Asbury , "Sinir bozucu bir müşteriyi sopasıyla düşürdükten sonra, kulağını dişlerinin arasına sıkıştırmak ve izleyenlerin çılgın tezahüratları arasında onu kapıya sürüklemek onun geleneğiydi," diye yazdı Asbury . "Kurbanı protesto ederse veya mücadele ederse, kulağını ısırdı ... ve ayrılan üyeyi dikkatlice barın arkasındaki bir kavanozun içine koydu ve kupalarını turşu içinde sakladı."
Karışıma atılan üçüncü tehlikeli kadın, şöhret iddiası, erkek suç ortaklarının onları yenip soyabilmeleri için midelerinde farkında olmadan denizcilerin kafa kafaya vurma iddiası olan bir Bowery korsanı Sadie the Goat'du. Asbury, Sadie'nin bir zamanlar Sadie'nin kulaklarından birini turşu kavanozuna ekleyen Gallus Mag ile bir saldırıya girdiğini iddia ediyor. Daha sonra ikisi ateşkes yaptı ve Mag cömertçe kulağı geri verdi. Sadie onu bir madalyona sardı.
Anbinder, Asbury'nin 1920'lerde Chicago ve New York'taki gerçek gangsterler yüksek profilli cinayetler ve büyük suç girişimleriyle manşetlere çıkarken "The Gangs of New York" u yazdığına dikkat çekiyor. Bu muhtemelen Asbury'ye, 19. yüzyıl Beş Puan gecekondu mahallesi hakkındaki hesabını, sözde spor için soyulan ve öldürülen iyi organize olmuş İrlandalı çetelerle doldurması için ilham verdi.
Anbinder'e göre gerçek şu ki, Five Points gibi göçmen kalelerindeki bu "çeteler", profesyonel gangsterler değil, mahalledeki kiralık adamlardan oluşan gevşek koleksiyonlardı. Çoğunun işçi ya da esnaf olarak günlük işleri vardı ve Tammany Hall gibi 19. yüzyıl politik makinelerinin sokak düzeyindeki patronu olan yerel “koğuşçu” na güç sağlamak için seçim günü çağrılabilirlerdi.
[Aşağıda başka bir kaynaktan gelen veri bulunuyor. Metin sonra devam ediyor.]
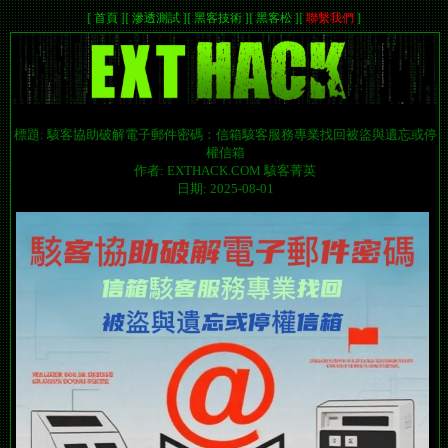
[
首頁
]
[
滲透測試
]
[
黑客技術
]
[
黑客松
]
[
聯繫我們
]
標題: 駭客協助破解電子郵件密碼：信箱駭客服務專業找回被盜與遺忘或停
權信箱
作者: EXTHACK.COM 駭客菁英
日期: 2025-08-01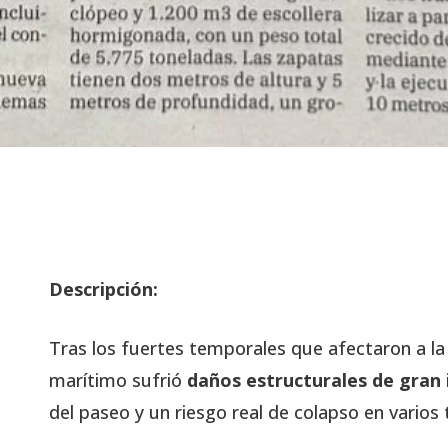
Descripción:
Tras los fuertes temporales que afectaron a la
marítimo sufrió
daños estructurales de gran
del paseo y un riesgo real de colapso en varios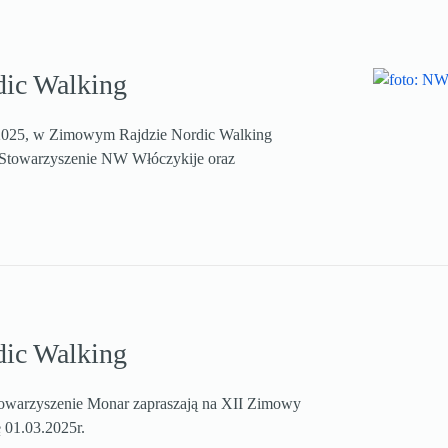
ic Walking
3.2025, w Zimowym Rajdzie Nordic Walking
 Stowarzyszenie NW Włóczykije oraz
ic Walking
owarzyszenie Monar zapraszają na XII Zimowy
 01.03.2025r.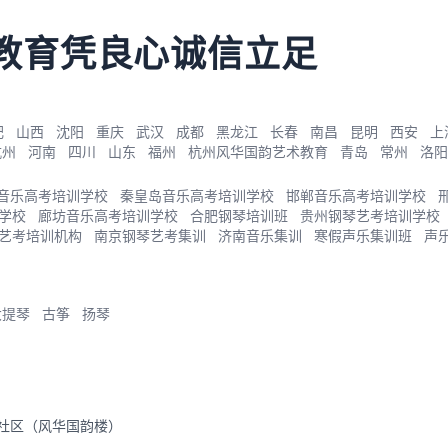
教育凭良心诚信立足
肥
山西
沈阳
重庆
武汉
成都
黑龙江
长春
南昌
昆明
西安
上
杭州
河南
四川
山东
福州
杭州风华国韵艺术教育
青岛
常州
洛阳
音乐高考培训学校
秦皇岛音乐高考培训学校
邯郸音乐高考培训学校
学校
廊坊音乐高考培训学校
合肥钢琴培训班
贵州钢琴艺考培训学校
艺考培训机构
南京钢琴艺考集训
济南音乐集训
寒假声乐集训班
声
大提琴
古筝
扬琴
里社区（风华国韵楼）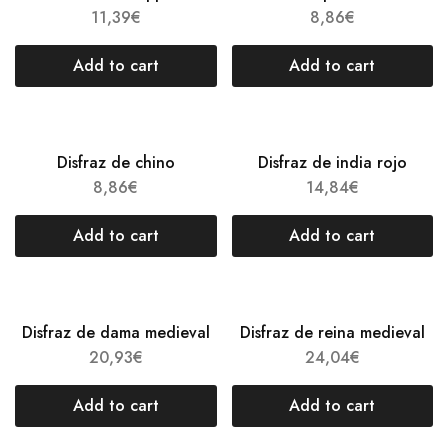
11,39
€
8,86
€
Add to cart
Add to cart
Disfraz de chino
Disfraz de india rojo
8,86
€
14,84
€
Add to cart
Add to cart
Disfraz de dama medieval
Disfraz de reina medieval
20,93
€
24,04
€
Add to cart
Add to cart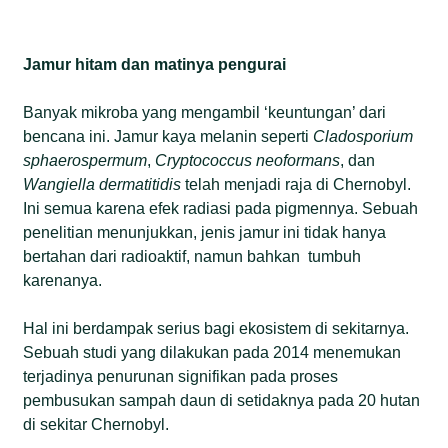
Jamur hitam dan matinya pengurai
Banyak mikroba yang mengambil ‘keuntungan’ dari
bencana ini. Jamur kaya melanin seperti
Cladosporium
sphaerospermum
,
Cryptococcus neoformans
, dan
Wangiella dermatitidis
telah menjadi raja di Chernobyl.
Ini semua karena efek radiasi pada pigmennya. Sebuah
penelitian menunjukkan, jenis jamur ini tidak hanya
bertahan dari radioaktif, namun bahkan tumbuh
karenanya.
Hal ini berdampak serius bagi ekosistem di sekitarnya.
Sebuah studi yang dilakukan pada 2014 menemukan
terjadinya penurunan signifikan pada proses
pembusukan sampah daun di setidaknya pada 20 hutan
di sekitar Chernobyl.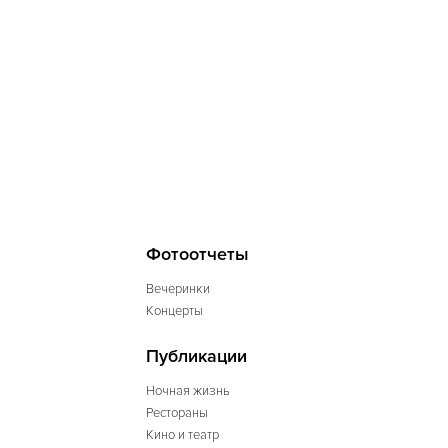
Фотоотчеты
Вечеринки
Концерты
Публикации
Ночная жизнь
Рестораны
Кино и театр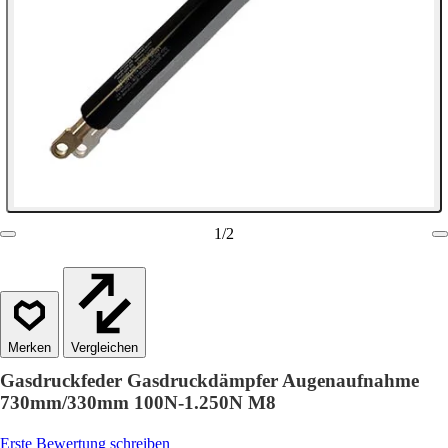
1
/
2
Vergleichen
Gasdruckfeder Gasdruckdämpfer Augenaufnahme
730mm/330mm 100N-1.250N M8
Erste Bewertung schreiben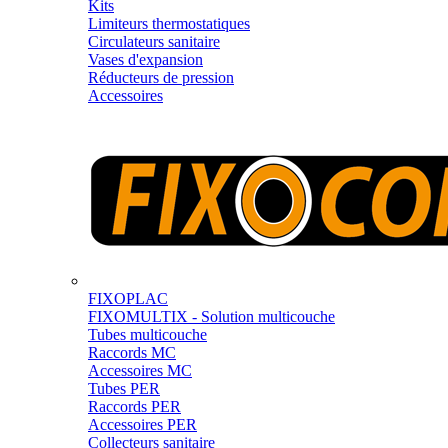
Kits
Limiteurs thermostatiques
Circulateurs sanitaire
Vases d'expansion
Réducteurs de pression
Accessoires
FIXOPLAC
FIXOMULTIX - Solution multicouche
Tubes multicouche
Raccords MC
Accessoires MC
Tubes PER
Raccords PER
Accessoires PER
Collecteurs sanitaire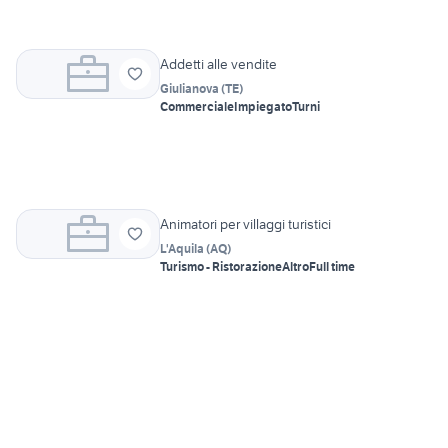
Addetti alle vendite
Giulianova
(
TE
)
Commerciale
Impiegato
Turni
Animatori per villaggi turistici
L'Aquila
(
AQ
)
Turismo - Ristorazione
Altro
Full time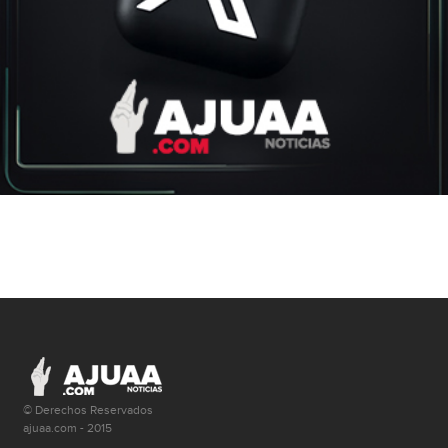
© Derechos Reservados
ajuaa.com - 2015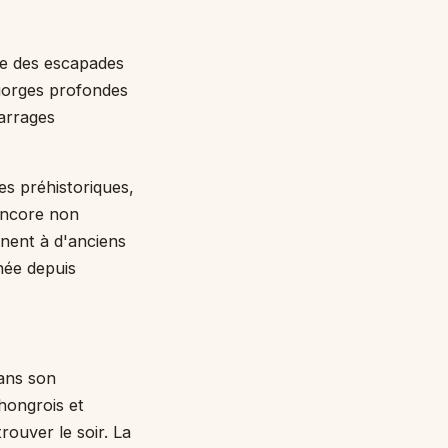
ne des escapades
 gorges profondes
barrages
s préhistoriques,
 encore non
ènent à d'anciens
née depuis
dans son
hongrois et
rouver le soir. La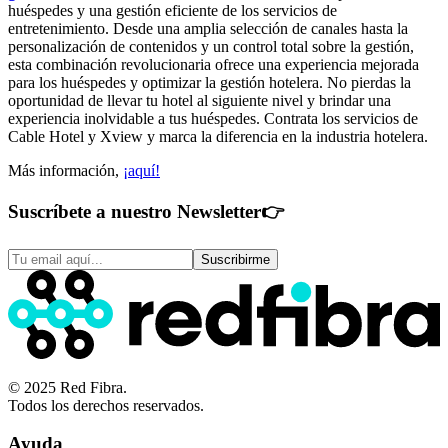
huéspedes y una gestión eficiente de los servicios de
entretenimiento. Desde una amplia selección de canales hasta la
personalización de contenidos y un control total sobre la gestión,
esta combinación revolucionaria ofrece una experiencia mejorada
para los huéspedes y optimizar la gestión hotelera. No pierdas la
oportunidad de llevar tu hotel al siguiente nivel y brindar una
experiencia inolvidable a tus huéspedes. Contrata los servicios de
Cable Hotel y Xview y marca la diferencia en la industria hotelera.
Más información,
¡aquí!
Suscríbete a nuestro Newsletter
👉
Suscribirme
© 2025 Red Fibra.
Todos los derechos reservados.
Ayuda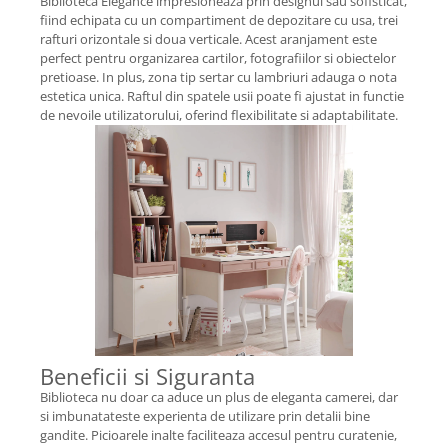
Biblioteca Elegance impresioneaza prin designul sau sofisticat,
fiind echipata cu un compartiment de depozitare cu usa, trei
rafturi orizontale si doua verticale. Acest aranjament este
perfect pentru organizarea cartilor, fotografiilor si obiectelor
pretioase. In plus, zona tip sertar cu lambriuri adauga o nota
estetica unica. Raftul din spatele usii poate fi ajustat in functie
de nevoile utilizatorului, oferind flexibilitate si adaptabilitate.
Beneficii si Siguranta
Biblioteca nu doar ca aduce un plus de eleganta camerei, dar
si imbunatateste experienta de utilizare prin detalii bine
gandite. Picioarele inalte faciliteaza accesul pentru curatenie,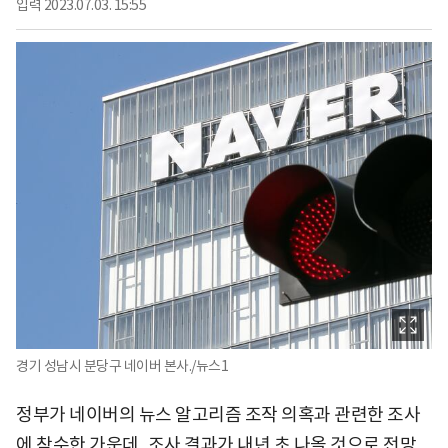
입력
2023.07.03. 15:55
경기 성남시 분당구 네이버 본사./뉴스1
정부가 네이버의 뉴스 알고리즘 조작 의혹과 관련한 조사
에 착수한 가운데, 조사 결과가 내년 초 나올 것으로 전망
En büyük çete çatışmaları, rakip adaylar tarafından istihdam edilen çetelerin aynı seçmen caddesi üzerinde kontrol sağlamak için savaşırken siyasi olarak motive edildi. Ve o zaman bile çeteler , Daniel Day Lewis'in filmdeki barbar karakteri Bill the Butcher gibi, düşmanlarını katletmek için balta ve kılıçlarla silahlanmış sokaklara çıkmadılar .
Hell-Cat Maggie gibi canavarlar gerçekten var olsaydı, 19. yüzyıl gazeteleri her yerde olurdu.
"Sansasyonel olurdu" diyor Arbinder. "Ama [30 yıllık] gazete okudum ve [orada] böyle bir şey yok."
Şimdi Harika
Bir teori , Ölü Tavşanlar çetesinin ismini İrlandalı ráibéad kelimesinden "büyük, iri yarı insan " kelimesinden almış olmasıdır . Five Points'te "tavşan" "kabadayı" oldu ve "ölü", "çok" anlamına geliyordu. Anbinder, gerçek bir çetenin bu isimle gitmediğini düşünüyor.